▶ **Text zum Prüfen**
******************************

Tunnelbau der U6: Grob verputzt ist halb gewonnen
Kurz vor der gänzlichen Wiederinbetriebnahme der U6 präsentiert die BVG eine unterirdische Wunderwelt aus Stahl, Beton und Pünktlichkeit. Ein Ortstermin.
Auf der Baustelle an der Friedrichstraße öffnet sich eine Tür: BVG-Mitarbeiter verteilen Helme und orange leuchtende Warnwesten, dann geht es hinab in den U-Bahn-Schlund. Unten angekommen, stolpern rund 40 Journalisten planlos durchs frische Gleisbett, sie sind die Ersten, die das Werk betrachten dürfen. Der B.Z.-Fotograf trägt den Bauhelm falsch herum.
Von einem Podest aus verkündet BVG-Chefin Sigrid Nikutta, eine gelbe Weste überm Kostüm und mit Überschwang in der Stimme, das Unfassbare: Die Bauarbeiten am künftigen Kreuzungsbahnhof von U5 und U6 werden pünktlich beendet, die U6 kann ab dem 17. November wieder fahren. Anders gesagt: Die BVG hält den versprochenen Termin ein. Während Nikutta strahlt, sehen die Mitarbeiter neben ihr ziemlich müde aus. Musste da jemand ein paar Extraschichten einlegen?
Fertig ist hier unten freilich noch nichts: Im neuen Bahnhof hängen Kabel aus der Decke, die Wände sind nur grob verputzt. Die Bahnsteige, auf denen einmal Fahrgäste warten sollen, fehlen noch. Wie Carsten Liebich, Projektleiter für den U5-Neubau, erklärt, werden die Arbeiten an der verlängerten U5 erst Ende 2019 abgeschlossen sein. Dann soll die Linie aus Hönow kommend nicht mehr am Alexanderplatz enden, sondern am Roten Rathaus und dem Humboldt-Forum vorbei zum Brandenburger Tor führen, wo sie die U55 zum Hauptbahnhof aus ihrem Stummeldasein erlöst. Der neue Bahnhof unter der Friedrichstraße soll optisch der Station am Brandenburger Tor ähneln, geplant wurde er von denselben Architekten.

******************************

▶ **Bereitgestellte Daten**
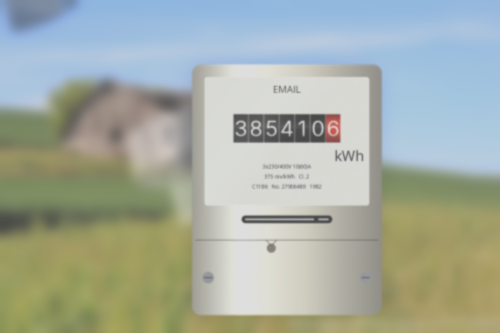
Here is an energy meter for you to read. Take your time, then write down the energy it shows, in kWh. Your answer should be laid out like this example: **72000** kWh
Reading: **385410.6** kWh
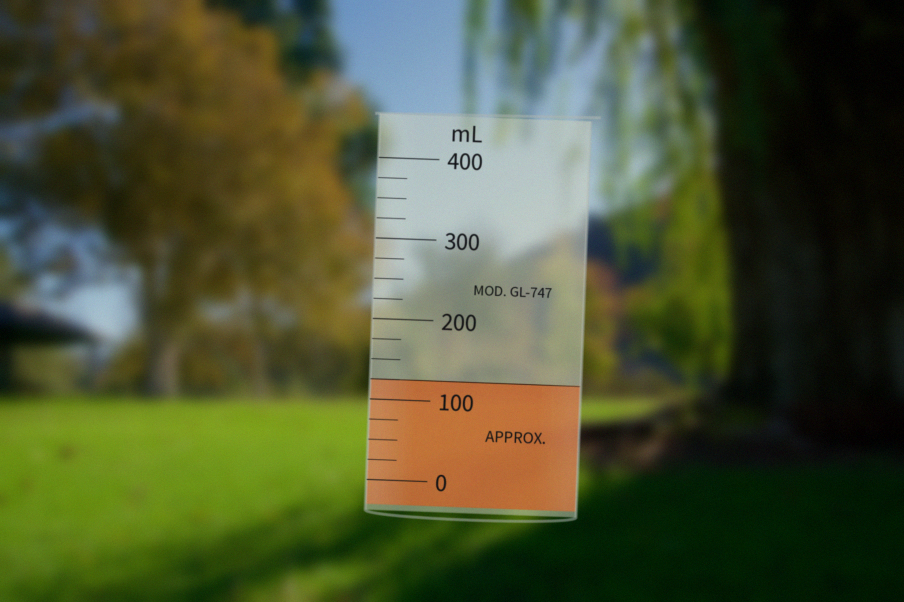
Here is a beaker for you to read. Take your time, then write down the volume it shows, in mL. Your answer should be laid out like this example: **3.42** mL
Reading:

******************************

▶ **Aufgabe 1**
Stimmen diese Aussagen mit dem Text über den Tunnelbau der U6 überein? Antworte jeweils mit Ja oder Nein und zitiere die entscheidenden Worte aus dem Text wörtlich.
(a) Die Bauarbeiten am künftigen Kreuzungsbahnhof von U5 und U6 werden pünktlich fertig.
(b) Im neuen Bahnhof sind die Bahnsteige schon fertig.
(c) Der neue Bahnhof unter der Friedrichstraße wurde von anderen Architekten geplant als die Station am Brandenburger Tor.
▶ **Aufgabe 2**
Übersetze diesen Satz aus dem Text über den Tunnelbau der U6 ins Englische: „Der neue Bahnhof unter der Friedrichstraße soll optisch der Station am Brandenburger Tor ähneln, geplant wurde er von denselben Architekten.“
▶ **Aufgabe 3**
Schreib den Text über den Tunnelbau der U6 nach seinem letzten Satz weiter.

▶ **Erwartete Antwort 1**
(a) Ja: „Die Bauarbeiten am künftigen Kreuzungsbahnhof von U5 und U6 werden pünktlich beendet“
(b) Nein: „Die Bahnsteige, auf denen einmal Fahrgäste warten sollen, fehlen noch.“
(c) Nein: „geplant wurde er von denselben Architekten.“

▶ **Erwartete Antwort 2**
The new station under Friedrichstraße is meant to look like the station at Brandenburger Tor; it was designed by the same architects.

▶ **Erwartete Antwort 3**
Am Ende des Tunnels hat die PR-Abteilung der BVG eine Leinwand über die Gleise gehängt und mit Schweinwerfern ausgeleuchtet, abgedruckt ist darauf der Querschnitt des neuen Bahnhofs. Praktischerweise verdeckt sie auch den Blick auf den dahinterliegenden U-Bahn-Tunnel. Der ist nicht so schön verputzt wie der Bereich, den man stolz der Presse präsentiert.
„Wir stehen hier in einer Stahlbetonwanne, 12 Meter unter der Erde“, erklärt Projektleiter Liebich, „der Bahnhof der U5 entsteht unter uns.“ 35 Meter wird er unter der Erde liegen und damit einer der tiefsten Bahnhöfe der BVG sein. Als wären das nicht der Wunder genug, verkündete der Projektleiter noch ein weiteres: Auch finanziell liegt das Bauprojekt im Rahmen – bisher jedenfalls. 433 Millionen Euro soll das gesamte Vorhaben kosten: die Bohrung des neuen Tunnels, der Kreuzungsbahnhof und die drei weiteren neuen Stationen auf der U5. Wie teuer der bisherige Bauabschnitt war, kann Liebich auf Nachfrage leider nicht konkretisieren. Aber wie viel Stahl auf gerade mal 140 Metern neuem Tunnel verbaut wurden, weiß er: 3.000 Tonnen. Und auch was den Bau des U5-Tunnels betrifft, kann der Projektleiter mit aktuellen Zahlen aufwarten: 428 Meter sind geschafft, die Spree ist unterquert. Aktuell parkt der riesige Bohrer an der Schlossbrücke, wo später der Bahnhof Museumsinsel entstehen soll.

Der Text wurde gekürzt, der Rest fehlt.